受験生を集めるための広報を「入試広報」といい、大学名・ブランドを周知させる広報を「大学広報」と言います。
入試広報系の典型例は
●ムサビュー vol.2 −基礎デザイン学科のプレゼンテーションを体感−(7/4開催)
http://www.musabi.ac.jp/topics/20150611_03_03/
等ですね。
「入試広報と大学広報は別物だ!」「いや、一緒の方がいい!」という議論は昔からあり、いろんな大学で部署をくっつけては離し、離してはくっつける歴史がずっと続いてます。
「大学広報は戦略、入試広報は戦術」という解釈をセミナーでよく聞くし、その通りだと思うけど、組織・人・仕事はそううまく分類できないもので・・。
というわけで、今日は「大学広報」の話を。
■いろいろな大学広報1 -プレスリリースを流す-
「大学広報」といってもいろいろな手法があり、大学から発信するものもあれば、そうじゃないものもありまして。
ムサビを例に書いてみましょう。
まずは、「広報がメディアにリリースを流して記事にしてもらう」という手法。
すんごくわかりやすいのはこれです。
●「わらの巨大ゴリラ」を作っちゃう美大って?--ムサビが一足早いオープンキャンパス
http://internetcom.jp/wmnews/20150612/musashino-art-university-open-campus.html
わらアート・黒板ジャック・ハチクロと食いつきがよさそうな話題をうまく盛り込み、最後にオープンキャンパスの話題が入ってる。
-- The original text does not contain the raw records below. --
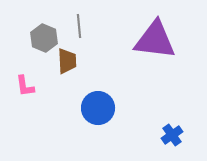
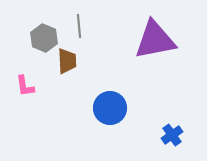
purple triangle: rotated 18 degrees counterclockwise
blue circle: moved 12 px right
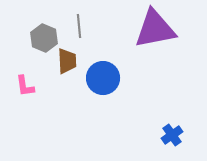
purple triangle: moved 11 px up
blue circle: moved 7 px left, 30 px up
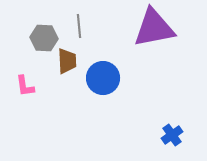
purple triangle: moved 1 px left, 1 px up
gray hexagon: rotated 20 degrees counterclockwise
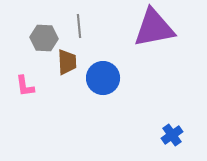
brown trapezoid: moved 1 px down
しかも配信時期はオーキャン直前の6月12日。
こんなにタイミングよく、しかもコンパクトにムサビネタを記者さんが書けるわけがなく(笑)
これは企業でもよくある広報手段で、下記はムサビがリリースを流したわけでなく、企業さんが流していただいたパターン。
●切削RPマシンを活用した先進的な研究事例を披露
http://monoist.atmarkit.co.jp/mn/articles/1506/25/news128.html
●ブリヂストン 武蔵野美大とのプロジェクト成果を展示
http://www.gomutimes.co.jp/?p=81833
産学など企業とのコラボをやってるとこういう形で大学名が出ることがあり、通常の大学広報ではアプローチできない層に大学名を周知できます。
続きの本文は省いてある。